Yahoo Music head Michael Spiegelman singled out more expensive royalty payments, under the most recent Copyright Royalty Board rate structure, as key to the decision.

“A lot of the economics around Internet radio have changed quite considerably in the last year,” he said. “We want to be able to continue to offer Internet radio to our users, but it is pretty clear we had to make some big changes to the product to do so. The options are that we could either reduce the features or scale back functionally and limit listening, or go with a partner with the scale of monetization to continue to operate in a sustainable fashion.”

Yahoo, he continued, will carry on to program its own music channels, and will focus on developing open platforms that allow Yahoo users to embed music in community and social applications, including its Instant Messaging product.

The shift broadens Yahoo’s retrenchment from online music. The company earlier this year shut-down a music downloading service and transferred its music subscription service to RealNetworks Inc.’s Rhapsody.

Much of Internet radio’s appeal originates from its ability to offer a more eclectic selection of music than terrestrial radio.

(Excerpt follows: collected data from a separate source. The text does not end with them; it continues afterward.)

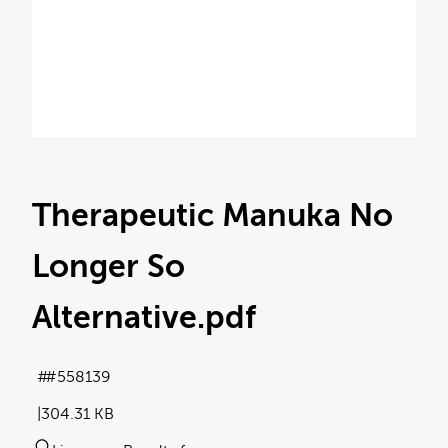
Therapeutic Manuka No
Longer So
Alternative
.pdf
#558139
304.31 KB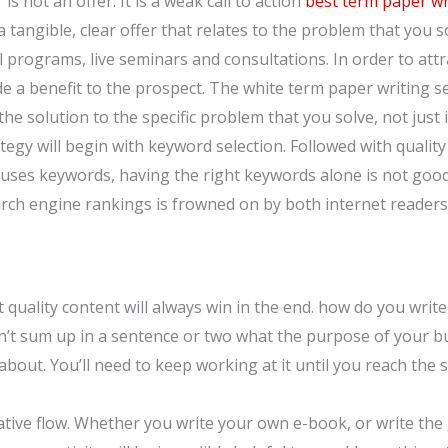
 is not an offer. It is a weak call to action
best term paper wr
 tangible, clear offer that relates to the problem that you s
 programs, live seminars and consultations. In order to att
ide a benefit to the prospect. The white term paper writing s
 the solution to the specific problem that you solve, not ju
tegy will begin with keyword selection. Followed with qualit
y uses keywords, having the right keywords alone is not goo
earch engine rankings is frowned on by both internet reader
quality content will always win in the end. how do you write
can’t sum up in a sentence or two what the purpose of your b
about. You’ll need to keep working at it until you reach th
reative flow. Whether you write your own e-book, or write the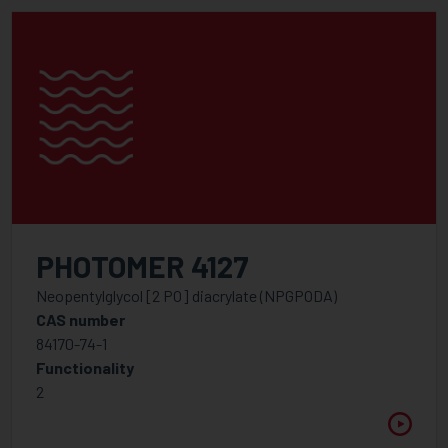
PHOTOMER 4127
Neopentylglycol [2 PO] diacrylate (NPGPODA)
CAS number
84170-74-1
Functionality
2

So Launchcast’s annexation into a traditional radio network saddened the founder of a rival Internet service, Pandora Media Inc.

“It is a real disgrace because Yahoo was such a pioneer in this field,” said Tim Westergren, who now serves as Pandora’s chief strategy officer nearly nine years after he started the company. “It should serve as a cautionary tale of what can happen when copyright holders want too much money.”

On the plus side, the combination also will broadens Launchcast’s audience by enabling users to listen to the service through the Firefox and Safari Web browsers for the first time. Launchcast’s player has worked only with Microsoft Corp.’s Internet Explorer. Collectively, those users represent about 22 percent of the Internet radio listening market.

Yahoo shares closed unchanged Wednesday at $11.50 while CBS shares rose 90 cents, or 14 percent, to finish at $7.31.